Capitol Riot Probe Seeks to Question House GOP Leader McCarthy

The panel investigating the Jan. 6 insurrection at the U.S. Capitol has asked the House Republican leader, Kevin McCarthy, to answer questions about his communications with then-President Donald Trump and others before and after a mob stormed the building.

The committee wants to “learn about how the president’s plans for Jan. 6th came together, and all the other ways he attempted to alter the results of the election,” Representative Bennie Thompson, a Mississippi Democrat who is chair of the select committee, wrote in a letter to McCarthy requesting the interview.

McCarthy, who has publicly acknowledged talking directly with Trump by telephone that day, said he would decline the request. 

“As a representative and the leader of the minority party, it is with neither regret nor satisfaction that I have concluded to not participate with this select committee’s abuse of power that stains this institution today and will harm it going forward,” McCarthy said in a statement on Wednesday night.

The panel has previously requested interviews with two other Republican lawmakers, Representatives Jim Jordan of Ohio and Scott Perry of Pennsylvania. Perry has tweeted he will refuse, and Jordan on Sunday sent Thompson a letter indicating he also will not voluntarily speak to the committee. 

In his letter to McCarthy, Thompson cited comments the GOP leader made to CBS about his call with Trump while the mob swarmed the Capitol.

“I told him he needs to talk to the nation. I told him what was happening right then,” McCarthy said in that exchange. “I was very clear with the president when I called him. This has to stop and he has to go to the American public and tell them to stop this.”

Representative Jaime Herrera Beutler, a Washington State Republican, said McCarthy relayed to her a slightly different account of the call at the time. Her statement was entered into the official record of Trump’s second impeachment trial last January.

“When McCarthy finally reached the president on Jan. 6 and asked him to publicly and forcefully call off the riot, the president initially repeated the falsehood that it was antifa that had breached the Capitol,” the statement said. “McCarthy refuted that and told the president that these were Trump supporters. That’s when, according to McCarthy, the president said: ‘Well, Kevin, I guess these people are more upset about the election than you are.”’
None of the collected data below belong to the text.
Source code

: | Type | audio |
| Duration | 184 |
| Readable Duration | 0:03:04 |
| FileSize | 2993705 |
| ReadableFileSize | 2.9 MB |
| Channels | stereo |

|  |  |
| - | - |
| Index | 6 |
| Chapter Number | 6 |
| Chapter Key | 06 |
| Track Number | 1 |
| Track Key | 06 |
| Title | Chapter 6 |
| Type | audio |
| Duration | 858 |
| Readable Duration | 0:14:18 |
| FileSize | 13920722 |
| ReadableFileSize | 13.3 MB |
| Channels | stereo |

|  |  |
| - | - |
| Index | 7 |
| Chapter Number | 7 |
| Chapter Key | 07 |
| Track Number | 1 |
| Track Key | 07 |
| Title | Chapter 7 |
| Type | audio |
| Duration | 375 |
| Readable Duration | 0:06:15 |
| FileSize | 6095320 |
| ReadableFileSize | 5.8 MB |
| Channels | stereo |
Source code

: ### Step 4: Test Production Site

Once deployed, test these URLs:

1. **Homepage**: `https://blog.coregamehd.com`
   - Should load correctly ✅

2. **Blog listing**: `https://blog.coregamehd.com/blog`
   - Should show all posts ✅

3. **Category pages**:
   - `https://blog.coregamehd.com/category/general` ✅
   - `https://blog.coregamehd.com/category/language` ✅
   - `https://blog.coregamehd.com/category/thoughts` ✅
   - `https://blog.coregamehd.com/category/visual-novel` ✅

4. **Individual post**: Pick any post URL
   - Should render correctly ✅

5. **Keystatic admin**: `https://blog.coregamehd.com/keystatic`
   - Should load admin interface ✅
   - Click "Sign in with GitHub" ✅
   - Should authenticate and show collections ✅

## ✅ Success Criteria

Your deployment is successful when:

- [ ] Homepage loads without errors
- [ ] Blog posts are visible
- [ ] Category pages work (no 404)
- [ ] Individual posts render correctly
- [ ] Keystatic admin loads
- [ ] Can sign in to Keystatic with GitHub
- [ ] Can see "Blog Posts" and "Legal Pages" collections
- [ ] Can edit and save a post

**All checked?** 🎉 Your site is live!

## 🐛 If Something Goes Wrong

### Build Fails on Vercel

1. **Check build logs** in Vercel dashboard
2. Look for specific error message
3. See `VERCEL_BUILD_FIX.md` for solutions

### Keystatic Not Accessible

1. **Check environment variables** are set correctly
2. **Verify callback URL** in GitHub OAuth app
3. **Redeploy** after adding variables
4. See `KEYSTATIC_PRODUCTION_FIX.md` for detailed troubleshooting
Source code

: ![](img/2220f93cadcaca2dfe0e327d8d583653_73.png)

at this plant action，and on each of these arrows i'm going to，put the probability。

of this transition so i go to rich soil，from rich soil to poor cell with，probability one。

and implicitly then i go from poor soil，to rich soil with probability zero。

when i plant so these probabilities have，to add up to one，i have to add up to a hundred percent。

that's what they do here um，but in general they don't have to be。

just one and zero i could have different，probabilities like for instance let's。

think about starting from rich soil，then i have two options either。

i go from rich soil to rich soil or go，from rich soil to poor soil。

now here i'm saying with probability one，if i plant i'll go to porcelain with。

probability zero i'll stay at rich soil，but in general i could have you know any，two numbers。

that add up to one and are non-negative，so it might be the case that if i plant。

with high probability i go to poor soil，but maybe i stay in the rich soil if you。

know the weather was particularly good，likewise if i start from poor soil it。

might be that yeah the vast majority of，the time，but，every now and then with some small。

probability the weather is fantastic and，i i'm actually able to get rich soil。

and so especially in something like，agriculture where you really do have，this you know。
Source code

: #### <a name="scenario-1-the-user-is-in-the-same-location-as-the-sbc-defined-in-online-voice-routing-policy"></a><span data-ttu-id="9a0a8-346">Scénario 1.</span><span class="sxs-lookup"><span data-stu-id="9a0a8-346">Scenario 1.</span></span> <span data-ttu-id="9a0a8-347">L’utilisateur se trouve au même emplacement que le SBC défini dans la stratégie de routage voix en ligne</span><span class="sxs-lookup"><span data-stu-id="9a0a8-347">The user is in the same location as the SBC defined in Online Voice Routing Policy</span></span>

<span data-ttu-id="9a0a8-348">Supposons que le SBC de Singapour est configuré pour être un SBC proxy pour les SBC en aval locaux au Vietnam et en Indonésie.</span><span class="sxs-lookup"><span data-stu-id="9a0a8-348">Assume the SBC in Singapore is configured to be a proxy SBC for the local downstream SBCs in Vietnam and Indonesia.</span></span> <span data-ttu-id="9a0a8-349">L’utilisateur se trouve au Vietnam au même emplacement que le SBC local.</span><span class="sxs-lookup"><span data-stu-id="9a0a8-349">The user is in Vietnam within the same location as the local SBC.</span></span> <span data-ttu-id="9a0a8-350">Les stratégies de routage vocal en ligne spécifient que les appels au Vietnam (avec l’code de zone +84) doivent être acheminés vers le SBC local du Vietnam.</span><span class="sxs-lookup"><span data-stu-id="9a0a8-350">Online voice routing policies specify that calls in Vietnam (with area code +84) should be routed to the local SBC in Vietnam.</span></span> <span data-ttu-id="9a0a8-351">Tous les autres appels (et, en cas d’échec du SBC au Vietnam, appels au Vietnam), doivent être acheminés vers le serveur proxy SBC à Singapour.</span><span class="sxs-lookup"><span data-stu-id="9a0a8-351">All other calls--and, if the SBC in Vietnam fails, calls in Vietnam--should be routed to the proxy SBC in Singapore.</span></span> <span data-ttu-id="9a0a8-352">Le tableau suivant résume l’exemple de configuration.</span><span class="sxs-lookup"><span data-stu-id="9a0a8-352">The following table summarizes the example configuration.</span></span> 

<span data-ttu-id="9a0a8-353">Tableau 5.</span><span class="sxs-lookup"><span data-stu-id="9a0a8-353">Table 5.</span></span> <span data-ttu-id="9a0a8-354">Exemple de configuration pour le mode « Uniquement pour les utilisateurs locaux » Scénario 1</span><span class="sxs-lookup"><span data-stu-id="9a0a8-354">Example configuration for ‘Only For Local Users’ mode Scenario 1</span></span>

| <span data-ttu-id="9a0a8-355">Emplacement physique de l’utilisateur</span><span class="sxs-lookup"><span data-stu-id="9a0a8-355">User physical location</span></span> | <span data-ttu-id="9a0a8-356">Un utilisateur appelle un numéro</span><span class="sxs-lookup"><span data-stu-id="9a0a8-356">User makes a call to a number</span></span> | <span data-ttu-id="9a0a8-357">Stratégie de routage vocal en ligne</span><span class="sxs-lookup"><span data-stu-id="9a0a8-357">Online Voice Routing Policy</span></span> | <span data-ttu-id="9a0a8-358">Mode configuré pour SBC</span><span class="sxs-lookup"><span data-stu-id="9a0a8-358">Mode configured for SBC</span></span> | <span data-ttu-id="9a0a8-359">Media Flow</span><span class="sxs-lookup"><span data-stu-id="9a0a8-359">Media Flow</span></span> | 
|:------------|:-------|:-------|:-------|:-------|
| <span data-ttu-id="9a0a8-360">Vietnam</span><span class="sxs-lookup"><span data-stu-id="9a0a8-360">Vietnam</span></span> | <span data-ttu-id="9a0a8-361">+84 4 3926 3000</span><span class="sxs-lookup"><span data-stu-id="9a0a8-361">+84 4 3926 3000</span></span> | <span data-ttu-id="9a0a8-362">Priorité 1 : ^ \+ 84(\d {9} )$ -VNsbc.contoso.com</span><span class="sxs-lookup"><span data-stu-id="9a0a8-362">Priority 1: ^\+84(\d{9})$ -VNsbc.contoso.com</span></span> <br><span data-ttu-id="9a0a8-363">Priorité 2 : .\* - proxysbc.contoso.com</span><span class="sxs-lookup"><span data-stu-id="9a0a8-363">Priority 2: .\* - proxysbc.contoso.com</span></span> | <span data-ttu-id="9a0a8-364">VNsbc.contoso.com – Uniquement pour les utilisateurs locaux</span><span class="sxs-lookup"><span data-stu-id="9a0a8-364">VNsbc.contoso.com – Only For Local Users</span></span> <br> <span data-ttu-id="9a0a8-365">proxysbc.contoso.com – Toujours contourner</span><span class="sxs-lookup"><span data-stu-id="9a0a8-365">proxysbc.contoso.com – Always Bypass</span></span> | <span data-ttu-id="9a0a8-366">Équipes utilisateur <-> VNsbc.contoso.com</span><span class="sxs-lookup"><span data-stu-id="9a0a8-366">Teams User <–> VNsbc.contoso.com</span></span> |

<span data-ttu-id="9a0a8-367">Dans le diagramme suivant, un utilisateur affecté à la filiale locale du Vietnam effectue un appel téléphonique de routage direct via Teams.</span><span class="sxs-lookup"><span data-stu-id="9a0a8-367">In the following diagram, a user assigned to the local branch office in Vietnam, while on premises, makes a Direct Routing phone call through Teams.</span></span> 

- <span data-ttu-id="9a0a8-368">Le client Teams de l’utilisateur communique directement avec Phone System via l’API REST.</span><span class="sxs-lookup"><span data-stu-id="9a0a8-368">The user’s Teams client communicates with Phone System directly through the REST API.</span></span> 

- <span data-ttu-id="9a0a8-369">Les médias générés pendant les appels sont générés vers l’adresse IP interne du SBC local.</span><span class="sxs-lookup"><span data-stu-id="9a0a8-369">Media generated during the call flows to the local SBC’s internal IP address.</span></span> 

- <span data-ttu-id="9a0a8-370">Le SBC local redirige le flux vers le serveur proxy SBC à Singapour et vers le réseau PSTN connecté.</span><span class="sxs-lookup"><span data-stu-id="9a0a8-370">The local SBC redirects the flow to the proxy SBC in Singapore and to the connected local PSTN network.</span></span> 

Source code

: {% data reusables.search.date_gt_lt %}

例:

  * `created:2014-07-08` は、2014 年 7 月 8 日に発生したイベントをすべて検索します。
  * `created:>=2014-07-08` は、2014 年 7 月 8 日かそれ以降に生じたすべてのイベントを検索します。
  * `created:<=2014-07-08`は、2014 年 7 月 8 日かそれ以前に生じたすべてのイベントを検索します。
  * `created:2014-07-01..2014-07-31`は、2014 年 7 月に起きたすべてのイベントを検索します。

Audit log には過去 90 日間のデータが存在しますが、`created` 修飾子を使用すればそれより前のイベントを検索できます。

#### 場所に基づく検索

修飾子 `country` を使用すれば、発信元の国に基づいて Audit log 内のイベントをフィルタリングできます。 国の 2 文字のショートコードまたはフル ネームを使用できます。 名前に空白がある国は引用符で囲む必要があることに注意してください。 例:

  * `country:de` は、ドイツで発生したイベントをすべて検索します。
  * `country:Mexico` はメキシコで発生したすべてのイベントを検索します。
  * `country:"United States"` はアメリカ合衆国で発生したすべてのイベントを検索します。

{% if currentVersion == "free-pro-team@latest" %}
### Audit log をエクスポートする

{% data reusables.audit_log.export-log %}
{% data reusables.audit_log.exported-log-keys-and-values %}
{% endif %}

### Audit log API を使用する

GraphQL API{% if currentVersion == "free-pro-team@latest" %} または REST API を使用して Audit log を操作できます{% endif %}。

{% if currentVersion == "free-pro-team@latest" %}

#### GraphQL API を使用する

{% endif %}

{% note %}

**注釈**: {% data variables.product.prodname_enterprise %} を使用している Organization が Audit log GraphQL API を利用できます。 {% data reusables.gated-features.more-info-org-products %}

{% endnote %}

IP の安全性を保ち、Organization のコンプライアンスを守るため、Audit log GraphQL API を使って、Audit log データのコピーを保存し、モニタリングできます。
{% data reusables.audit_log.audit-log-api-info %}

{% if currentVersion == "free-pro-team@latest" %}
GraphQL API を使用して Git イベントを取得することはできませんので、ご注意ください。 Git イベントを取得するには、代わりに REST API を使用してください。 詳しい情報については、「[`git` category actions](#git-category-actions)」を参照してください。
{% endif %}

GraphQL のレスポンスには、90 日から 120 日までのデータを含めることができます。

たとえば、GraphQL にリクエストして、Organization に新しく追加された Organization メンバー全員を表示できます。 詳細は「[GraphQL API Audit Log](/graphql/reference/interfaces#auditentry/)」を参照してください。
McCarthy hopes to become House speaker if Republicans win the House majority in the 2022 midterm elections. The panel’s work has been under attack by McCarthy and other Republicans, who say it is a partisan attempt to harm Trump and Republicans before the November congressional elections.

Thompson, who has said more than 350 people have spoken with the committee, proposed a committee meeting with McCarthy on Feb. 3 or Feb. 4 or during the week of Feb. 7.